Ne piétinez pas les droits humains en Érythrée
Suite à l'annonce du vote imminent du Conseil de sécurité de l'ONU sur la levée des sanctions contre l'Érythrée, notamment un embargo sur les armes, Front Line Defenders appelle les gouvernements britannique et français à voter contre la résolution et à maintenir leur position déclarée, à savoir, que le gouvernement érythréen doit améliorer la situation des droits humains dans le pays avant qu'une telle résolution ne puisse être adoptée.
Front Line Defenders salue les récentes avancées quant aux relations internationales de l'Érythrée, telles que son rapprochement avec l'Éthiopie et des discussions en cours avec Djibouti, et l'organisation espère qu'il s'agisse des premiers pas vers une série de changements positifs dans le pays.
Cependant, malgré ces signes encourageants, la levée des sanctions ne devrait pas être envisagée tant que le gouvernement érythréen n'aura pas mis en place des mesures pratiques pour améliorer la situation des droits humains dans le pays. Un premier pas serait la libération de Dawit Isaak et d'autres défenseur-ses des droits humains actuellement détenus dans les prisons érythréennes. Le minimum serait que le Comité international de la Croix Rouge soit autorisé à accéder aux prisons et que les prisonniers bénéficient de tous les soins médicaux dont ils ont besoin.
Selon un rapport publié en juin par le Rapporteur spécial sur la situation des défenseurs des droits humains en Érythrée, aucun effort n'a été fait pour améliorer la situation des droits humains dans le pays. Cela est vrai malgré le dégel des relations diplomatiques avec les pays voisins ; au niveau national, il n'y a toujours aucune législature, aucune presse libre et aucune constitution. Le citoyen moyen n'a aucun droit fondamental et les citoyens considérés comme des dissidents sont emprisonnés ou disparaissent de force.La levée des sanctions sans demander au pays de respecter les normes minimum en terme de droits humains, comme en 2015 avec le fond de développement de l'UE (200 millions d'euros) pour soutenir l'énergie et la gouvernance en Érythrée, envoie un message clair : le gouvernement peut simplement faire attendre la communauté internationale en ce qui concerne les droits humains.
Sans une approche du développement basée sur les droits, qui reconnait une variété d'acteurs et de facteurs qui contribuent à une démocratie saine, la société civile et les défenseur-ses des droits humains seront laissés à l'écart. Puisque cette année l’on s’apprête à célèbrer le 70e anniversaire de la déclaration universelle des droits de l'Homme et le 20e anniversaire de la Déclaration de l'ONU sur les défenseur-ses des droits humains, ce vote du conseil de sécurité de l'ONU ne ferait que porter un coup aux droits humains dans le monde entier.
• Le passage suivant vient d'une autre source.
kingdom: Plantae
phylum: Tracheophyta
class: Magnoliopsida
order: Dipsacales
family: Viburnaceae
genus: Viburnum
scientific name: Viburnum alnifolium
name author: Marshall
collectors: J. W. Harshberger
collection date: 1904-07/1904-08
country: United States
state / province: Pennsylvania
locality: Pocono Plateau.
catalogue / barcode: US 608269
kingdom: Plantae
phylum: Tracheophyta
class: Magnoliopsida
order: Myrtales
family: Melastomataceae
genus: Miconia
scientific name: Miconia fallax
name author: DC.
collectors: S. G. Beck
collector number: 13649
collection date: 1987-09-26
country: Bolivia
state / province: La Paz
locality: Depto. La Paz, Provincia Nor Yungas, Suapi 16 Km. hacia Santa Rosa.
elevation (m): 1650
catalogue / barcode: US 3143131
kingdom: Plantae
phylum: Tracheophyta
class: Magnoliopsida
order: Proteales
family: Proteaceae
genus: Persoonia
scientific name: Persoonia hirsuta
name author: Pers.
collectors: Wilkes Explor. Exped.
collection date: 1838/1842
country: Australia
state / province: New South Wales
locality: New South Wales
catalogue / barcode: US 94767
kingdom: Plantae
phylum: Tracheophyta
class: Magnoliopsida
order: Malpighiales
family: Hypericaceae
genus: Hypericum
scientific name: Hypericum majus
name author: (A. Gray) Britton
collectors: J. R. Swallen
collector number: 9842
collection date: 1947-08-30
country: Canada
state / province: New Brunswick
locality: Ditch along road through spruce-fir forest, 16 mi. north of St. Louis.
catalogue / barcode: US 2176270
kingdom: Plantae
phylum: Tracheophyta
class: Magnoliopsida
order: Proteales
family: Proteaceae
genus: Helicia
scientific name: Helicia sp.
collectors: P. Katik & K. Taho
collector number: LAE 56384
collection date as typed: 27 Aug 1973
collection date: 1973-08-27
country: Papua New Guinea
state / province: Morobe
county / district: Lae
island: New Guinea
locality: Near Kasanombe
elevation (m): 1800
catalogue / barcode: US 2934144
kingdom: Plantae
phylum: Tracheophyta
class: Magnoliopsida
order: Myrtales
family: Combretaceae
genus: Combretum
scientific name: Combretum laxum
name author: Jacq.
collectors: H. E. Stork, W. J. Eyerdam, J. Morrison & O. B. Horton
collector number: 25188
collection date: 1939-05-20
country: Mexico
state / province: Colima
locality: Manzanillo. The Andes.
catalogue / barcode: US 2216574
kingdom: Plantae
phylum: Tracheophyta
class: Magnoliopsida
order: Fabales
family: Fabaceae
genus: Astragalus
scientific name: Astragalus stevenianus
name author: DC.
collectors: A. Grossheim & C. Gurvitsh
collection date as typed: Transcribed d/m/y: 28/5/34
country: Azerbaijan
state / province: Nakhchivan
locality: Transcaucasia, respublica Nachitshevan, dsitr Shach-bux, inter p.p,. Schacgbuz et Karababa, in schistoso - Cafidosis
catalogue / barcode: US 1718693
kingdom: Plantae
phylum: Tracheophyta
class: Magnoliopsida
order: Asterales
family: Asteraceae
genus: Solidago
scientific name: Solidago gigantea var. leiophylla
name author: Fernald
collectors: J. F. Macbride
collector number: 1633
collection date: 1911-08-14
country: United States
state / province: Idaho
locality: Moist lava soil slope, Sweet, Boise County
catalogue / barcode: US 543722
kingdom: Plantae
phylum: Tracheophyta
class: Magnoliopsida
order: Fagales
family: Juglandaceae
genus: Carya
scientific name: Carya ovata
Front Line Defenders appelle la France et le Royaume-Uni à maintenir leur position, c'est à dire, insister afin que la question essentielle des droits humains en Érythrée soit traitée avant de lever les sanctions ; un développement de grande ampleur et inclusif ne sera possible que dans un pays où les défenseur-ses des droits humains et la société civile sont encouragés à participer. Continuer à jeter en prison les défenseur-ses des droits humains et les journalistes comme Dawit Isaak empêchera un développement et des progrès dont le pays a vraiment besoin.